A team of Boston College researchers in the lab of Professor Michael J. Naughton, the Evelyn J. and Robert A. Ferris Professor of Physics, has developed the very first nanoscale wireless communication system capable of working at visible wavelengths. The team’s research, detailed in the latest edition of the journal Nature Scientific Reports, finds that using specialized optical circuitry to help mimic the properties of extremely small wavelengths can have remarkable applications for next-generation technologies.
The article, “Wireless Communication System via Nanoscale Plasmonic Antennas,” explains that it is common for obstacles to interfere with developing improvements for signal transmission across computer chips. One such obstacle is the size of the electromagnetic waves used to test the efficacy of communication signals.
Small waves that mimic visible, infrared, and terahertz sequences exhibit behaviors ideal for microchip development. But current wireless technologies use relatively large electromagnetic waves at microwave and radio frequencies that prevent further miniaturization.
In an attempt to circumvent these limitations, Professor Naughton’s team sought to expedite the collection of electromagnetic radiation and the transmission of information on computer chips using a nanoantenna.
"We have developed a device where plasmonic antennas communicate with each other with photons transmitting between them," asserted Professor Naughton in a press release. "This is done with high efficiency, with energy loss reduced by 50 percent between one antenna and the next, which is a significant enhancement over comparable architectures."
Previously, ensuring that the emission and collection of electromagnetic radiation was collated along a single path was immensely difficult. As a result, communication signals across chips diminished in strength.
However, using a nanoantenna allowed the researchers to focus the photons onto a single path with an exceptional degree of control, thereby facilitating a two-way transmission of information across a single line of photons.
"[This] system is implemented in an in-plane configuration, meaning it allows information transmission and recovery via SPs (surface plasmons) propagating in the same plane," Professor Naughton claims.
Professor Naughton’s team reports that the new device could speed the transmission of information by as much as 60 percent compared to previous wave-guiding techniques, and up to 50 percent faster than models that use nanowires for signal transmission.
Furthermore, one of the techniques that greatly improved the operational efficiency of the device was the inclusion of a gap of air between the waves and the metal surface of the computer chip.
Professor Naughton’s team created this gap by removing a small portion of the glass substrate on the chip, which mitigated the resistive pull of the substrate on the photons during the electromagnetic wave collection process. This method allowed the researchers to focus the transmission of photons onto a single stream of particles.

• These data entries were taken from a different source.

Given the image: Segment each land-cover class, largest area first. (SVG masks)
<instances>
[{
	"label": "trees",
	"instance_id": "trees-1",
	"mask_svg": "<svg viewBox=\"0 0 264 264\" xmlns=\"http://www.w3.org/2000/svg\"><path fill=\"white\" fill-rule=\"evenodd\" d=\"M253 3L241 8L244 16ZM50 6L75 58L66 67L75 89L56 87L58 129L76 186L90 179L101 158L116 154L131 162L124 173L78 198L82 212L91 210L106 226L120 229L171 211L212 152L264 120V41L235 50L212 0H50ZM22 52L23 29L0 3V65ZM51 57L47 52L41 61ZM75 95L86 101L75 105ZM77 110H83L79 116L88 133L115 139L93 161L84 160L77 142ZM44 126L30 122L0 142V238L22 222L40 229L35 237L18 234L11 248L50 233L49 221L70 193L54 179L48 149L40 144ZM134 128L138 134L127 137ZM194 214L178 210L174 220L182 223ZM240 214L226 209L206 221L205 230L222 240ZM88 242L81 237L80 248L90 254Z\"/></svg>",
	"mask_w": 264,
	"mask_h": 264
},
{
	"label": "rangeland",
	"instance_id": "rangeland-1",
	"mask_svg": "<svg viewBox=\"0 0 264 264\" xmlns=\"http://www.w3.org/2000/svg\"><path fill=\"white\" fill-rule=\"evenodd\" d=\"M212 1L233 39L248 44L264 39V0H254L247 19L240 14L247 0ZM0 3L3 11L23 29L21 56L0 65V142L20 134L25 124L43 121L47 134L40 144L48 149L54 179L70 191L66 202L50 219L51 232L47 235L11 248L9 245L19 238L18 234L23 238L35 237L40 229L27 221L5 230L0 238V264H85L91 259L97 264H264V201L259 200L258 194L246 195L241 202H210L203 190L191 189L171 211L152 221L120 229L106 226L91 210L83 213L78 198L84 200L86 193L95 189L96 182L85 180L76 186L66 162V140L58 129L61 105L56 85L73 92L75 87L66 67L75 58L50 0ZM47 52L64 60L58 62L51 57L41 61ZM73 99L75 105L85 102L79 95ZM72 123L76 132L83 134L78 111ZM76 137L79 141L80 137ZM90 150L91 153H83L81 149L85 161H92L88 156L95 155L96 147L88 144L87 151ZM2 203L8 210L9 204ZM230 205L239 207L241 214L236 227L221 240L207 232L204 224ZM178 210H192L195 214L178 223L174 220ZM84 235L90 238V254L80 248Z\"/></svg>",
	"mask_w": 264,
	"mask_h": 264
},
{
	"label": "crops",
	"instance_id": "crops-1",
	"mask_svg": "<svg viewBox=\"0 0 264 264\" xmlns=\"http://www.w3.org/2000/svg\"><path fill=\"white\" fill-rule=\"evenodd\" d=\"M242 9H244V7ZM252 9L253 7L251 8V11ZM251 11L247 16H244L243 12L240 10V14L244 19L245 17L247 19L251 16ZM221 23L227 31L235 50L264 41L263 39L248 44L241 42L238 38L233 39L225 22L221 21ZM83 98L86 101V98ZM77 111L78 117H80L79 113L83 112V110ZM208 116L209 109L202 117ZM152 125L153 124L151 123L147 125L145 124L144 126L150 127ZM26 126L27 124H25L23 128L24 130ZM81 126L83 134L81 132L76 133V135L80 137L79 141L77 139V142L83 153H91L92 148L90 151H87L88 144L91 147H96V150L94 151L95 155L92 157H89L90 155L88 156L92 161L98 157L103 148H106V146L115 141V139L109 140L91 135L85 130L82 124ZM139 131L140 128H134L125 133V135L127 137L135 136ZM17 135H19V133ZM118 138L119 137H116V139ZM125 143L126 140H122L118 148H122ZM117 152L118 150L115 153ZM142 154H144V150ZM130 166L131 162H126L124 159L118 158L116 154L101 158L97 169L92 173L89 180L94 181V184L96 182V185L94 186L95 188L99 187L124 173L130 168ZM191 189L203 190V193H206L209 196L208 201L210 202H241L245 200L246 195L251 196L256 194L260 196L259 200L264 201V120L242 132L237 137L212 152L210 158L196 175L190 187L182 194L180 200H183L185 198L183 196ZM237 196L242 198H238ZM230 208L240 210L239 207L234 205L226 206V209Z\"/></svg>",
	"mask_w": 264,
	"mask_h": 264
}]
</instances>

The communication device also performs a three-step conversion process that changes surface plasmons (the fluctuations in electron density that occur when particles hit a surface) to photons on transmission. The device then converts the new electromagnetic particle back to a surface plasmon as the receiver picks it up, consequently reducing energy loss by almost 50 percent.
Dr. Juan M. Merlo, a postdoctoral fellow at the Naughton Lab at Boston College and the initiator of the project, explained that the new communication device is a step in the right direction to develop technologies for more accurate and energy-efficient signal transmissions.
"Silicon-based optical technology has been around for years," Merlo said. "What we are doing is developing a tool to make silicon photonics faster and greatly enhance rates of communication."